As far as your intake, header and exhaust, either way you are going to have to sell most of it. For any forced induction application, the NISMO exhaust is not going to work. It has an exterior piping diameter of 2.36 inches which is entirely too small. The header does not have a downpipe on it so you have three basic bolt ons. If you do go turbo, you will not be able to use any of them. You can always sell these for a decent price and a grand to a grand and a half on a few bolt ons is not that much money invested in a car lol. NISMO parts have a high resale value anyway. The PTI turbo kit has everything that is needed except a 3 inch turboback exhaust. The only other things I would reccomend would be motor mount inserts and a balancer shaft removal kit.

What I do not understand is why you are so set on a supercharger when we have a turbo kit that has been proven exceptionally reliable, lag free, cost effective and it will take Specs into the 12s.

And as far as CF hoods, as said the OEM style is all that is current. Considering Syndicadze Customs has supposedly went under, VIS is going to be the only affordable and quality producer now short of an independent contracting company.


----------



## Chillboy (Oct 8, 2003)

The fact that you can sell off your NISMO header is a bonus. Buy a nice boost controller with the $.
The PTI turbo kit is the only way to go and I have a 400whp SpecV built by FIR and sorted (and redone) by many other trips to various shops. Go with what's proven if you wish to enjoy your car (and new found whp), believe me.


----------



## Tara (Jul 29, 2005)

*1500?*

My volcanic orange 2005 Spec V has a custom SER front grill, custom nismo graphics kit, it's lowered 1.75 inches, nismo shocks/struts suspension system, nismo sway bars, strut tower support brace, sport rear under spoiler and rear spoiler, carbon fiber interior kit, 4 point brembo brake kit in gold, the "$1500" dollar 17" nismo aluminum alloy rims, intake, header with cat, exhaust system, aftermarket fuel management system, ignition wires and a 500watt sound system.

When you say.... "A grand to a grand and a half is not a lot to put into a car." I wish I could say that is what I have put into this car!!!!!!!

Thanks for the turbo advice. I will probably install it and get an apexi exhaust and an aem intake in the spring. 

Right now I need more performance improvment. I have beautified it enough.... well maybe that oem hood and extreme dimensions R34 front bumper kit too. What can I say....I'm still a girl. We need it pretty too! 

Thanks a lot again.

Tara :thumbup:


----------



## chimmike (Oct 17, 2002)

you won't be able to use an intake with a turbo kit, and the apexi exhaust is too small to run with a turbo setup.

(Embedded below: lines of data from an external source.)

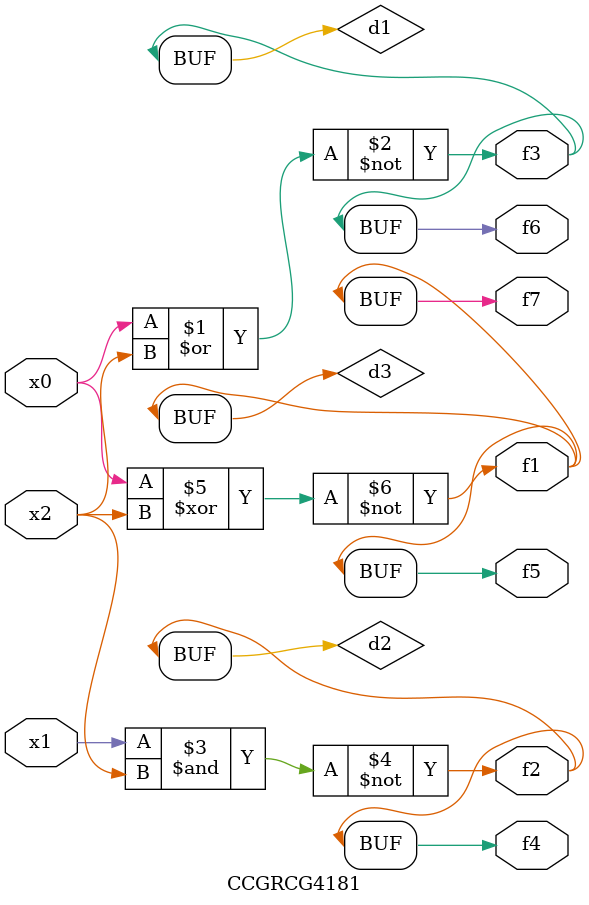
<source format=v>
module CCGRCG4181(
	input x0, x1, x2,
	output f1, f2, f3, f4, f5, f6, f7
);

	wire d1, d2, d3;

	nor (d1, x0, x2);
	nand (d2, x1, x2);
	xnor (d3, x0, x2);
	assign f1 = d3;
	assign f2 = d2;
	assign f3 = d1;
	assign f4 = d2;
	assign f5 = d3;
	assign f6 = d1;
	assign f7 = d3;
endmodule

</source>
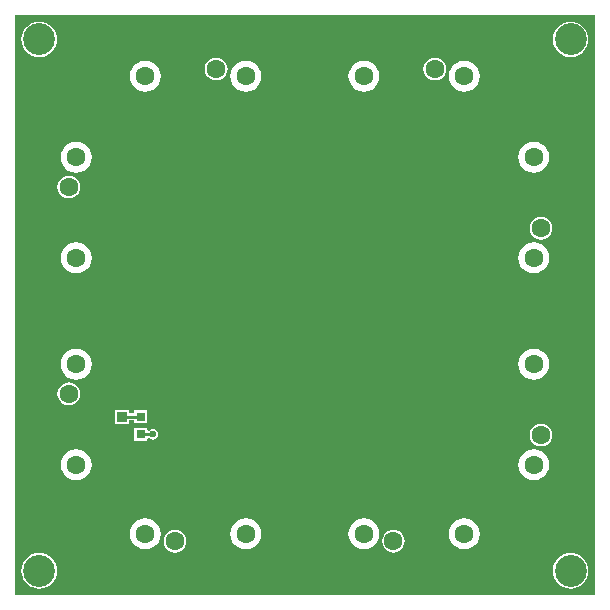
<source format=gtl>
G04*
G04 #@! TF.GenerationSoftware,Altium Limited,Altium Designer,18.1.9 (240)*
G04*
G04 Layer_Physical_Order=1*
G04 Layer_Color=255*
%FSLAX25Y25*%
%MOIN*%
G70*
G01*
G75*
%ADD11C,0.01000*%
%ADD12R,0.03347X0.03347*%
%ADD13R,0.03150X0.03150*%
%ADD21R,0.06299X0.06299*%
%ADD22C,0.06299*%
%ADD23R,0.06299X0.06299*%
%ADD24C,0.10630*%
%ADD25C,0.02362*%
G36*
X195219Y195219D02*
Y1631D01*
X1631Y1631D01*
X1631Y195219D01*
X195219Y195219D01*
D02*
G37*
%LPC*%
G36*
X187008Y192951D02*
X185848Y192837D01*
X184733Y192499D01*
X183706Y191950D01*
X182805Y191211D01*
X182066Y190310D01*
X181517Y189282D01*
X181178Y188167D01*
X181064Y187008D01*
X181178Y185848D01*
X181517Y184733D01*
X182066Y183706D01*
X182805Y182805D01*
X183706Y182066D01*
X184733Y181517D01*
X185848Y181178D01*
X187008Y181064D01*
X188167Y181178D01*
X189282Y181517D01*
X190310Y182066D01*
X191211Y182805D01*
X191950Y183706D01*
X192499Y184733D01*
X192837Y185848D01*
X192951Y187008D01*
X192837Y188167D01*
X192499Y189282D01*
X191950Y190310D01*
X191211Y191211D01*
X190310Y191950D01*
X189282Y192499D01*
X188167Y192837D01*
X187008Y192951D01*
D02*
G37*
G36*
X9843D02*
X8683Y192837D01*
X7568Y192499D01*
X6540Y191950D01*
X5640Y191211D01*
X4901Y190310D01*
X4351Y189282D01*
X4013Y188167D01*
X3899Y187008D01*
X4013Y185848D01*
X4351Y184733D01*
X4901Y183706D01*
X5640Y182805D01*
X6540Y182066D01*
X7568Y181517D01*
X8683Y181178D01*
X9843Y181064D01*
X11002Y181178D01*
X12117Y181517D01*
X13145Y182066D01*
X14045Y182805D01*
X14784Y183706D01*
X15334Y184733D01*
X15672Y185848D01*
X15786Y187008D01*
X15672Y188167D01*
X15334Y189282D01*
X14784Y190310D01*
X14045Y191211D01*
X13145Y191950D01*
X12117Y192499D01*
X11002Y192837D01*
X9843Y192951D01*
D02*
G37*
G36*
X141732Y180947D02*
X140753Y180818D01*
X139841Y180441D01*
X139058Y179840D01*
X138457Y179056D01*
X138079Y178144D01*
X137950Y177165D01*
X138079Y176187D01*
X138457Y175274D01*
X139058Y174491D01*
X139841Y173890D01*
X140753Y173512D01*
X141732Y173383D01*
X142711Y173512D01*
X143623Y173890D01*
X144406Y174491D01*
X145008Y175274D01*
X145385Y176187D01*
X145514Y177165D01*
X145385Y178144D01*
X145008Y179056D01*
X144406Y179840D01*
X143623Y180441D01*
X142711Y180818D01*
X141732Y180947D01*
D02*
G37*
G36*
X68898D02*
X67919Y180818D01*
X67007Y180441D01*
X66223Y179840D01*
X65622Y179056D01*
X65245Y178144D01*
X65116Y177165D01*
X65245Y176187D01*
X65622Y175274D01*
X66223Y174491D01*
X67007Y173890D01*
X67919Y173512D01*
X68898Y173383D01*
X69876Y173512D01*
X70789Y173890D01*
X71572Y174491D01*
X72173Y175274D01*
X72551Y176187D01*
X72680Y177165D01*
X72551Y178144D01*
X72173Y179056D01*
X71572Y179840D01*
X70789Y180441D01*
X69876Y180818D01*
X68898Y180947D01*
D02*
G37*
G36*
X151575Y179857D02*
X150236Y179681D01*
X148989Y179164D01*
X147918Y178342D01*
X147096Y177271D01*
X146579Y176024D01*
X146403Y174685D01*
X146579Y173346D01*
X147096Y172099D01*
X147918Y171028D01*
X148989Y170206D01*
X150236Y169690D01*
X151575Y169513D01*
X152913Y169690D01*
X154161Y170206D01*
X155232Y171028D01*
X156054Y172099D01*
X156570Y173346D01*
X156747Y174685D01*
X156570Y176024D01*
X156054Y177271D01*
X155232Y178342D01*
X154161Y179164D01*
X152913Y179681D01*
X151575Y179857D01*
D02*
G37*
G36*
X118110D02*
X116772Y179681D01*
X115524Y179164D01*
X114453Y178342D01*
X113631Y177271D01*
X113115Y176024D01*
X112938Y174685D01*
X113115Y173346D01*
X113631Y172099D01*
X114453Y171028D01*
X115524Y170206D01*
X116772Y169690D01*
X118110Y169513D01*
X119449Y169690D01*
X120696Y170206D01*
X121767Y171028D01*
X122589Y172099D01*
X123106Y173346D01*
X123282Y174685D01*
X123106Y176024D01*
X122589Y177271D01*
X121767Y178342D01*
X120696Y179164D01*
X119449Y179681D01*
X118110Y179857D01*
D02*
G37*
G36*
X78740D02*
X77402Y179681D01*
X76154Y179164D01*
X75083Y178342D01*
X74261Y177271D01*
X73745Y176024D01*
X73568Y174685D01*
X73745Y173346D01*
X74261Y172099D01*
X75083Y171028D01*
X76154Y170206D01*
X77402Y169690D01*
X78740Y169513D01*
X80079Y169690D01*
X81326Y170206D01*
X82397Y171028D01*
X83219Y172099D01*
X83736Y173346D01*
X83912Y174685D01*
X83736Y176024D01*
X83219Y177271D01*
X82397Y178342D01*
X81326Y179164D01*
X80079Y179681D01*
X78740Y179857D01*
D02*
G37*
G36*
X45276D02*
X43937Y179681D01*
X42690Y179164D01*
X41619Y178342D01*
X40797Y177271D01*
X40280Y176024D01*
X40104Y174685D01*
X40280Y173346D01*
X40797Y172099D01*
X41619Y171028D01*
X42690Y170206D01*
X43937Y169690D01*
X45276Y169513D01*
X46614Y169690D01*
X47861Y170206D01*
X48933Y171028D01*
X49755Y172099D01*
X50271Y173346D01*
X50447Y174685D01*
X50271Y176024D01*
X49755Y177271D01*
X48933Y178342D01*
X47861Y179164D01*
X46614Y179681D01*
X45276Y179857D01*
D02*
G37*
G36*
X174685Y152810D02*
X173346Y152633D01*
X172099Y152117D01*
X171028Y151295D01*
X170206Y150224D01*
X169690Y148976D01*
X169513Y147638D01*
X169690Y146299D01*
X170206Y145052D01*
X171028Y143981D01*
X172099Y143159D01*
X173346Y142642D01*
X174685Y142466D01*
X176024Y142642D01*
X177271Y143159D01*
X178342Y143981D01*
X179164Y145052D01*
X179681Y146299D01*
X179857Y147638D01*
X179681Y148976D01*
X179164Y150224D01*
X178342Y151295D01*
X177271Y152117D01*
X176024Y152633D01*
X174685Y152810D01*
D02*
G37*
G36*
X22165D02*
X20827Y152633D01*
X19579Y152117D01*
X18508Y151295D01*
X17686Y150224D01*
X17170Y148976D01*
X16994Y147638D01*
X17170Y146299D01*
X17686Y145052D01*
X18508Y143981D01*
X19579Y143159D01*
X20827Y142642D01*
X22165Y142466D01*
X23504Y142642D01*
X24751Y143159D01*
X25822Y143981D01*
X26644Y145052D01*
X27161Y146299D01*
X27337Y147638D01*
X27161Y148976D01*
X26644Y150224D01*
X25822Y151295D01*
X24751Y152117D01*
X23504Y152633D01*
X22165Y152810D01*
D02*
G37*
G36*
X19685Y141577D02*
X18706Y141448D01*
X17794Y141071D01*
X17011Y140470D01*
X16410Y139686D01*
X16032Y138774D01*
X15903Y137795D01*
X16032Y136816D01*
X16410Y135904D01*
X17011Y135121D01*
X17794Y134520D01*
X18706Y134142D01*
X19685Y134013D01*
X20664Y134142D01*
X21576Y134520D01*
X22359Y135121D01*
X22960Y135904D01*
X23338Y136816D01*
X23467Y137795D01*
X23338Y138774D01*
X22960Y139686D01*
X22359Y140470D01*
X21576Y141071D01*
X20664Y141448D01*
X19685Y141577D01*
D02*
G37*
G36*
X177165Y127798D02*
X176187Y127669D01*
X175274Y127291D01*
X174491Y126690D01*
X173890Y125907D01*
X173512Y124995D01*
X173383Y124016D01*
X173512Y123037D01*
X173890Y122125D01*
X174491Y121342D01*
X175274Y120740D01*
X176187Y120363D01*
X177165Y120234D01*
X178144Y120363D01*
X179056Y120740D01*
X179840Y121342D01*
X180441Y122125D01*
X180818Y123037D01*
X180947Y124016D01*
X180818Y124995D01*
X180441Y125907D01*
X179840Y126690D01*
X179056Y127291D01*
X178144Y127669D01*
X177165Y127798D01*
D02*
G37*
G36*
X174685Y119345D02*
X173346Y119169D01*
X172099Y118652D01*
X171028Y117830D01*
X170206Y116759D01*
X169690Y115512D01*
X169513Y114173D01*
X169690Y112835D01*
X170206Y111587D01*
X171028Y110516D01*
X172099Y109694D01*
X173346Y109178D01*
X174685Y109001D01*
X176024Y109178D01*
X177271Y109694D01*
X178342Y110516D01*
X179164Y111587D01*
X179681Y112835D01*
X179857Y114173D01*
X179681Y115512D01*
X179164Y116759D01*
X178342Y117830D01*
X177271Y118652D01*
X176024Y119169D01*
X174685Y119345D01*
D02*
G37*
G36*
X22165D02*
X20827Y119169D01*
X19579Y118652D01*
X18508Y117830D01*
X17686Y116759D01*
X17170Y115512D01*
X16994Y114173D01*
X17170Y112835D01*
X17686Y111587D01*
X18508Y110516D01*
X19579Y109694D01*
X20827Y109178D01*
X22165Y109001D01*
X23504Y109178D01*
X24751Y109694D01*
X25822Y110516D01*
X26644Y111587D01*
X27161Y112835D01*
X27337Y114173D01*
X27161Y115512D01*
X26644Y116759D01*
X25822Y117830D01*
X24751Y118652D01*
X23504Y119169D01*
X22165Y119345D01*
D02*
G37*
G36*
X174685Y83912D02*
X173346Y83736D01*
X172099Y83219D01*
X171028Y82397D01*
X170206Y81326D01*
X169690Y80079D01*
X169513Y78740D01*
X169690Y77402D01*
X170206Y76154D01*
X171028Y75083D01*
X172099Y74261D01*
X173346Y73745D01*
X174685Y73568D01*
X176024Y73745D01*
X177271Y74261D01*
X178342Y75083D01*
X179164Y76154D01*
X179681Y77402D01*
X179857Y78740D01*
X179681Y80079D01*
X179164Y81326D01*
X178342Y82397D01*
X177271Y83219D01*
X176024Y83736D01*
X174685Y83912D01*
D02*
G37*
G36*
X22165D02*
X20827Y83736D01*
X19579Y83219D01*
X18508Y82397D01*
X17686Y81326D01*
X17170Y80079D01*
X16994Y78740D01*
X17170Y77402D01*
X17686Y76154D01*
X18508Y75083D01*
X19579Y74261D01*
X20827Y73745D01*
X22165Y73568D01*
X23504Y73745D01*
X24751Y74261D01*
X25822Y75083D01*
X26644Y76154D01*
X27161Y77402D01*
X27337Y78740D01*
X27161Y80079D01*
X26644Y81326D01*
X25822Y82397D01*
X24751Y83219D01*
X23504Y83736D01*
X22165Y83912D01*
D02*
G37*
G36*
X19685Y72680D02*
X18706Y72551D01*
X17794Y72173D01*
X17011Y71572D01*
X16410Y70789D01*
X16032Y69876D01*
X15903Y68898D01*
X16032Y67919D01*
X16410Y67007D01*
X17011Y66223D01*
X17794Y65622D01*
X18706Y65245D01*
X19685Y65116D01*
X20664Y65245D01*
X21576Y65622D01*
X22359Y66223D01*
X22960Y67007D01*
X23338Y67919D01*
X23467Y68898D01*
X23338Y69876D01*
X22960Y70789D01*
X22359Y71572D01*
X21576Y72173D01*
X20664Y72551D01*
X19685Y72680D01*
D02*
G37*
G36*
X39675Y63494D02*
X35128D01*
Y58947D01*
X39675D01*
Y60099D01*
X41526D01*
Y59046D01*
X45876D01*
Y63395D01*
X41526D01*
Y62342D01*
X39675D01*
Y63494D01*
D02*
G37*
G36*
X45876Y57490D02*
X41526D01*
Y53140D01*
X45876D01*
Y53887D01*
X46376Y54038D01*
X46380Y54031D01*
X46970Y53637D01*
X47665Y53499D01*
X48360Y53637D01*
X48949Y54031D01*
X49342Y54620D01*
X49481Y55315D01*
X49342Y56010D01*
X48949Y56599D01*
X48360Y56993D01*
X47665Y57131D01*
X46970Y56993D01*
X46380Y56599D01*
X46376Y56592D01*
X45876Y56743D01*
Y57490D01*
D02*
G37*
G36*
X177165Y58900D02*
X176187Y58771D01*
X175274Y58393D01*
X174491Y57792D01*
X173890Y57009D01*
X173512Y56097D01*
X173383Y55118D01*
X173512Y54139D01*
X173890Y53227D01*
X174491Y52444D01*
X175274Y51843D01*
X176187Y51465D01*
X177165Y51336D01*
X178144Y51465D01*
X179056Y51843D01*
X179840Y52444D01*
X180441Y53227D01*
X180818Y54139D01*
X180947Y55118D01*
X180818Y56097D01*
X180441Y57009D01*
X179840Y57792D01*
X179056Y58393D01*
X178144Y58771D01*
X177165Y58900D01*
D02*
G37*
G36*
X174685Y50447D02*
X173346Y50271D01*
X172099Y49755D01*
X171028Y48933D01*
X170206Y47861D01*
X169690Y46614D01*
X169513Y45276D01*
X169690Y43937D01*
X170206Y42690D01*
X171028Y41619D01*
X172099Y40797D01*
X173346Y40280D01*
X174685Y40104D01*
X176024Y40280D01*
X177271Y40797D01*
X178342Y41619D01*
X179164Y42690D01*
X179681Y43937D01*
X179857Y45276D01*
X179681Y46614D01*
X179164Y47861D01*
X178342Y48933D01*
X177271Y49755D01*
X176024Y50271D01*
X174685Y50447D01*
D02*
G37*
G36*
X22165D02*
X20827Y50271D01*
X19579Y49755D01*
X18508Y48933D01*
X17686Y47861D01*
X17170Y46614D01*
X16994Y45276D01*
X17170Y43937D01*
X17686Y42690D01*
X18508Y41619D01*
X19579Y40797D01*
X20827Y40280D01*
X22165Y40104D01*
X23504Y40280D01*
X24751Y40797D01*
X25822Y41619D01*
X26644Y42690D01*
X27161Y43937D01*
X27337Y45276D01*
X27161Y46614D01*
X26644Y47861D01*
X25822Y48933D01*
X24751Y49755D01*
X23504Y50271D01*
X22165Y50447D01*
D02*
G37*
G36*
X151575Y27337D02*
X150236Y27161D01*
X148989Y26644D01*
X147918Y25822D01*
X147096Y24751D01*
X146579Y23504D01*
X146403Y22165D01*
X146579Y20827D01*
X147096Y19579D01*
X147918Y18508D01*
X148989Y17686D01*
X150236Y17170D01*
X151575Y16994D01*
X152913Y17170D01*
X154161Y17686D01*
X155232Y18508D01*
X156054Y19579D01*
X156570Y20827D01*
X156747Y22165D01*
X156570Y23504D01*
X156054Y24751D01*
X155232Y25822D01*
X154161Y26644D01*
X152913Y27161D01*
X151575Y27337D01*
D02*
G37*
G36*
X118110D02*
X116772Y27161D01*
X115524Y26644D01*
X114453Y25822D01*
X113631Y24751D01*
X113115Y23504D01*
X112938Y22165D01*
X113115Y20827D01*
X113631Y19579D01*
X114453Y18508D01*
X115524Y17686D01*
X116772Y17170D01*
X118110Y16994D01*
X119449Y17170D01*
X120696Y17686D01*
X121767Y18508D01*
X122589Y19579D01*
X123106Y20827D01*
X123282Y22165D01*
X123106Y23504D01*
X122589Y24751D01*
X121767Y25822D01*
X120696Y26644D01*
X119449Y27161D01*
X118110Y27337D01*
D02*
G37*
G36*
X78740D02*
X77402Y27161D01*
X76154Y26644D01*
X75083Y25822D01*
X74261Y24751D01*
X73745Y23504D01*
X73568Y22165D01*
X73745Y20827D01*
X74261Y19579D01*
X75083Y18508D01*
X76154Y17686D01*
X77402Y17170D01*
X78740Y16994D01*
X80079Y17170D01*
X81326Y17686D01*
X82397Y18508D01*
X83219Y19579D01*
X83736Y20827D01*
X83912Y22165D01*
X83736Y23504D01*
X83219Y24751D01*
X82397Y25822D01*
X81326Y26644D01*
X80079Y27161D01*
X78740Y27337D01*
D02*
G37*
G36*
X45276D02*
X43937Y27161D01*
X42690Y26644D01*
X41619Y25822D01*
X40797Y24751D01*
X40280Y23504D01*
X40104Y22165D01*
X40280Y20827D01*
X40797Y19579D01*
X41619Y18508D01*
X42690Y17686D01*
X43937Y17170D01*
X45276Y16994D01*
X46614Y17170D01*
X47861Y17686D01*
X48933Y18508D01*
X49755Y19579D01*
X50271Y20827D01*
X50447Y22165D01*
X50271Y23504D01*
X49755Y24751D01*
X48933Y25822D01*
X47861Y26644D01*
X46614Y27161D01*
X45276Y27337D01*
D02*
G37*
G36*
X127953Y23467D02*
X126974Y23338D01*
X126062Y22960D01*
X125278Y22359D01*
X124678Y21576D01*
X124300Y20664D01*
X124171Y19685D01*
X124300Y18706D01*
X124678Y17794D01*
X125278Y17011D01*
X126062Y16410D01*
X126974Y16032D01*
X127953Y15903D01*
X128932Y16032D01*
X129844Y16410D01*
X130627Y17011D01*
X131228Y17794D01*
X131606Y18706D01*
X131735Y19685D01*
X131606Y20664D01*
X131228Y21576D01*
X130627Y22359D01*
X129844Y22960D01*
X128932Y23338D01*
X127953Y23467D01*
D02*
G37*
G36*
X55118D02*
X54139Y23338D01*
X53227Y22960D01*
X52444Y22359D01*
X51843Y21576D01*
X51465Y20664D01*
X51336Y19685D01*
X51465Y18706D01*
X51843Y17794D01*
X52444Y17011D01*
X53227Y16410D01*
X54139Y16032D01*
X55118Y15903D01*
X56097Y16032D01*
X57009Y16410D01*
X57792Y17011D01*
X58393Y17794D01*
X58771Y18706D01*
X58900Y19685D01*
X58771Y20664D01*
X58393Y21576D01*
X57792Y22359D01*
X57009Y22960D01*
X56097Y23338D01*
X55118Y23467D01*
D02*
G37*
G36*
X187008Y15786D02*
X185848Y15672D01*
X184733Y15334D01*
X183706Y14784D01*
X182805Y14045D01*
X182066Y13145D01*
X181517Y12117D01*
X181178Y11002D01*
X181064Y9843D01*
X181178Y8683D01*
X181517Y7568D01*
X182066Y6540D01*
X182805Y5640D01*
X183706Y4901D01*
X184733Y4351D01*
X185848Y4013D01*
X187008Y3899D01*
X188167Y4013D01*
X189282Y4351D01*
X190310Y4901D01*
X191211Y5640D01*
X191950Y6540D01*
X192499Y7568D01*
X192837Y8683D01*
X192951Y9843D01*
X192837Y11002D01*
X192499Y12117D01*
X191950Y13145D01*
X191211Y14045D01*
X190310Y14784D01*
X189282Y15334D01*
X188167Y15672D01*
X187008Y15786D01*
D02*
G37*
G36*
X9843D02*
X8683Y15672D01*
X7568Y15334D01*
X6540Y14784D01*
X5640Y14045D01*
X4901Y13145D01*
X4351Y12117D01*
X4013Y11002D01*
X3899Y9843D01*
X4013Y8683D01*
X4351Y7568D01*
X4901Y6540D01*
X5640Y5640D01*
X6540Y4901D01*
X7568Y4351D01*
X8683Y4013D01*
X9843Y3899D01*
X11002Y4013D01*
X12117Y4351D01*
X13145Y4901D01*
X14045Y5640D01*
X14784Y6540D01*
X15334Y7568D01*
X15672Y8683D01*
X15786Y9843D01*
X15672Y11002D01*
X15334Y12117D01*
X14784Y13145D01*
X14045Y14045D01*
X13145Y14784D01*
X12117Y15334D01*
X11002Y15672D01*
X9843Y15786D01*
D02*
G37*
%LPD*%
D11*
X43701Y55315D02*
X47665D01*
X37402Y61221D02*
X43701D01*
D12*
X37402D02*
D03*
Y55118D02*
D03*
D13*
X43701Y55315D02*
D03*
Y61221D02*
D03*
D21*
X19685Y124016D02*
D03*
X177165Y68898D02*
D03*
Y137795D02*
D03*
X19685Y55118D02*
D03*
D22*
Y137795D02*
D03*
X22165Y114173D02*
D03*
Y147638D02*
D03*
X177165Y55118D02*
D03*
X174685Y78740D02*
D03*
Y45276D02*
D03*
X177165Y124016D02*
D03*
X174685Y147638D02*
D03*
Y114173D02*
D03*
X141732Y177165D02*
D03*
X118110Y174685D02*
D03*
X151575D02*
D03*
X68898Y177165D02*
D03*
X45276Y174685D02*
D03*
X78740D02*
D03*
X127953Y19685D02*
D03*
X151575Y22165D02*
D03*
X118110D02*
D03*
X55118Y19685D02*
D03*
X78740Y22165D02*
D03*
X45276D02*
D03*
X19685Y68898D02*
D03*
X22165Y45276D02*
D03*
Y78740D02*
D03*
D23*
X127953Y177165D02*
D03*
X55118D02*
D03*
X141732Y19685D02*
D03*
X68898D02*
D03*
D24*
X9843Y187008D02*
D03*
X187008D02*
D03*
Y9843D02*
D03*
X9843D02*
D03*
D25*
X47665Y55315D02*
D03*
M02*

</source>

this is where I tell you, you should spend some time researching how turbo kits work


----------



## Zac (Mar 10, 2004)

Tara said:


> My volcanic orange 2005 Spec V has a custom SER front grill, custom nismo graphics kit, it's lowered 1.75 inches, nismo shocks/struts suspension system, nismo sway bars, strut tower support brace, sport rear under spoiler and rear spoiler, carbon fiber interior kit, 4 point brembo brake kit in gold, the "$1500" dollar 17" nismo aluminum alloy rims, intake, header with cat, exhaust system, aftermarket fuel management system, ignition wires and a 500watt sound system.
> 
> When you say.... "A grand to a grand and a half is not a lot to put into a car." I wish I could say that is what I have put into this car!!!!!!!
> 
> ...



the only parts you would not be able to use would be about 1500 bucks worth of stuff. and i sure hope you didn't pay 1500 for the nismo wheels


----------



## Tara (Jul 29, 2005)

*why?*

apexi makes 4-4 1/2. this is not big enough?


chimmike said:


> you won't be able to use an intake with a turbo kit, and the apexi exhaust is too small to run with a turbo setup.
> 
> this is where I tell you, you should spend some time researching how turbo kits work


----------



## Zac (Mar 10, 2004)

he is referring to the actual piping diameter and not the muffler inlet. the minimum for a turbo should be 2.5 inches and preferably 3.


----------



## chimmike (Oct 17, 2002)

Tara said:


> apexi makes 4-4 1/2. this is not big enough?



a muffler is a muffler, that is not an exhaust setup.

you need to do some research. I suggest buying the book "Maximum Boost" by Corky Bell. That will teach you a lot about how turbochargers work and the kits and stuff.


----------